Why Does Anyone Write?
- Tracey Lee
- 3 days ago
- 4 min read

Every secret of a writer’s soul, every experience of their life, every quality of their mind, is written large in their works. Virginia Woolf
Writers are frequently asked about why they write? And where do the ideas come from?
Profound, and deeply philosophical writers will give exquisite answers to both questions. See the Virginia Woolf quote above. I’m neither particularly profound nor philosophical so I can only answer from my heart.
You see, I’ve always had a story in my head. When you thought I was sitting quietly staring into space I was constructing a narrative. I had always thought that everyone did this. You see something or someone and immediately you have a plot, a few complications, some rising action, character development and a denouement worked out within minutes of the encounter. I never just caught a bus or went for a walk or swam lengths of the pool…I was inventing a series of scenarios based on the activity in which I was engaged. It made for a very interesting existence but no doubt may have caused some raised eyebrows given the fact that I probably seemed quite disengaged from what everyone else was doing. I’ve said it a number of times that my lovely mum was heard more than once explaining my WLK (weird little kid) behaviour with the line “she writes poetry.” I have never really established if she meant it in a complimentary manner or as a way of deflecting any concerned comments from others.
I also read a lot. And those stories just came alive in my head. The narrative unfolded like a film. I could sense every aspect of the writers’ intentions. I found myself immersed in the narratives so much so that I’m sure I became the 8th member of the Secret Seven, another sister in Little Women, totally Jane Eyre and eventually one of Agatha Christie’s detectives. And then of course I had the spin-offs (these days possible fan fiction). I ‘wrote on’ when the stories finished. It wasn’t enough for Jane and Mr. Rochester to reunite; I gave them a life beyond the final page. Even beyond their own time and space.
It was the same if I watched a TV program or film. In my head I was somehow part of the story or it gave rise to my own version of it.
But it wasn’t just others’ words and ideas that had me creating. It was every encounter with a friend or stranger, it was watching someone walk in a particular way or the way they dressed or spoke. I had a story for everyone, and everyone had a secret, or a misery or burden that they were dragging with them. I’m not suggesting that the life I gave my living muses were real but sometimes in the expression, or the interaction, if you watched carefully enough, you were given a clue. I’m quite sure the world was unaware of my observations and utterly clueless about how I’d characterised them in my stories. I hope the neighbourhood shopkeeper never knew I had made him a horse thief or the strange lady at number10 was really Eva Braun. Or that my friend’s mother was a fully bona fide witch who would grant one wish to anyone brave enough to ‘out’ her. I’d convinced myself so emphatically that whenever I was near her I’d whisper witch…. just in case.

- _Provided data_

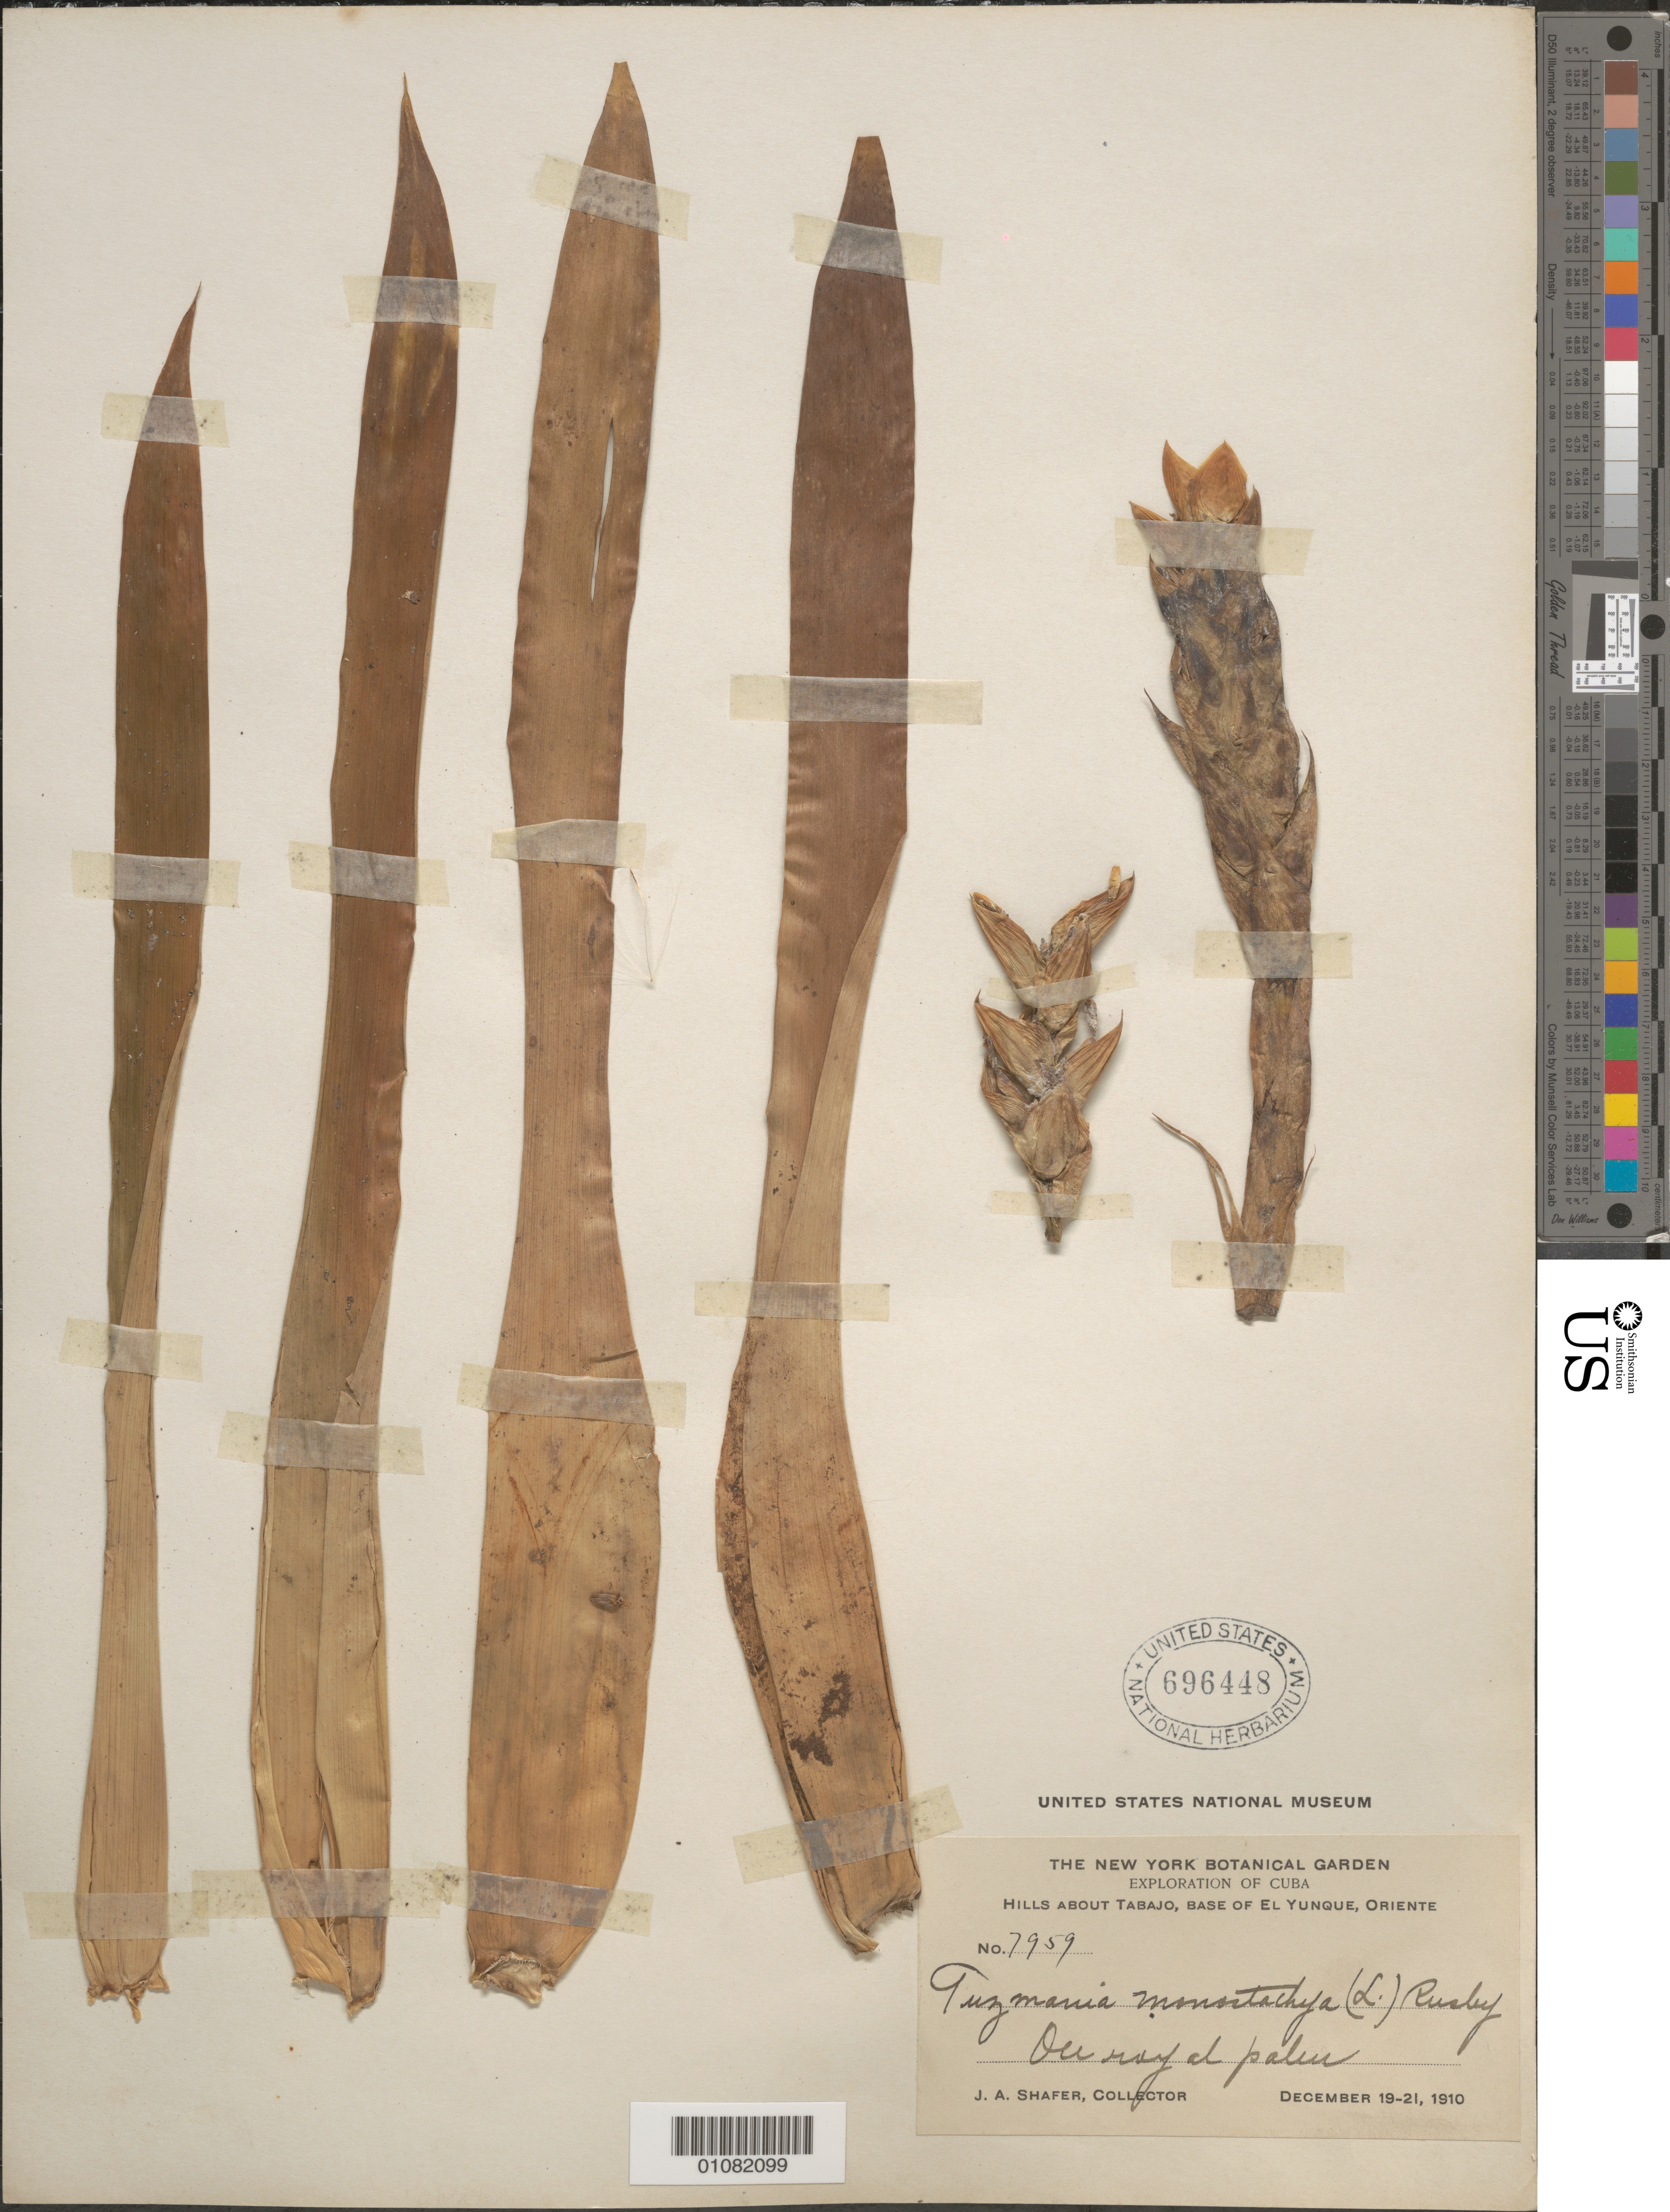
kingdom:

- _Written request_
Can you reproduce word for word the passage of the essay on why anyone writes from "I also read" up to and including "version of it."?

- _Response_
I also read a lot. And those stories just came alive in my head. The narrative unfolded like a film. I could sense every aspect of the writers’ intentions. I found myself immersed in the narratives so much so that I’m sure I became the 8th member of the Secret Seven, another sister in Little Women, totally Jane Eyre and eventually one of Agatha Christie’s detectives. And then of course I had the spin-offs (these days possible fan fiction). I ‘wrote on’ when the stories finished. It wasn’t enough for Jane and Mr. Rochester to reunite; I gave them a life beyond the final page. Even beyond their own time and space.
It was the same if I watched a TV program or film. In my head I was somehow part of the story or it gave rise to my own version of it.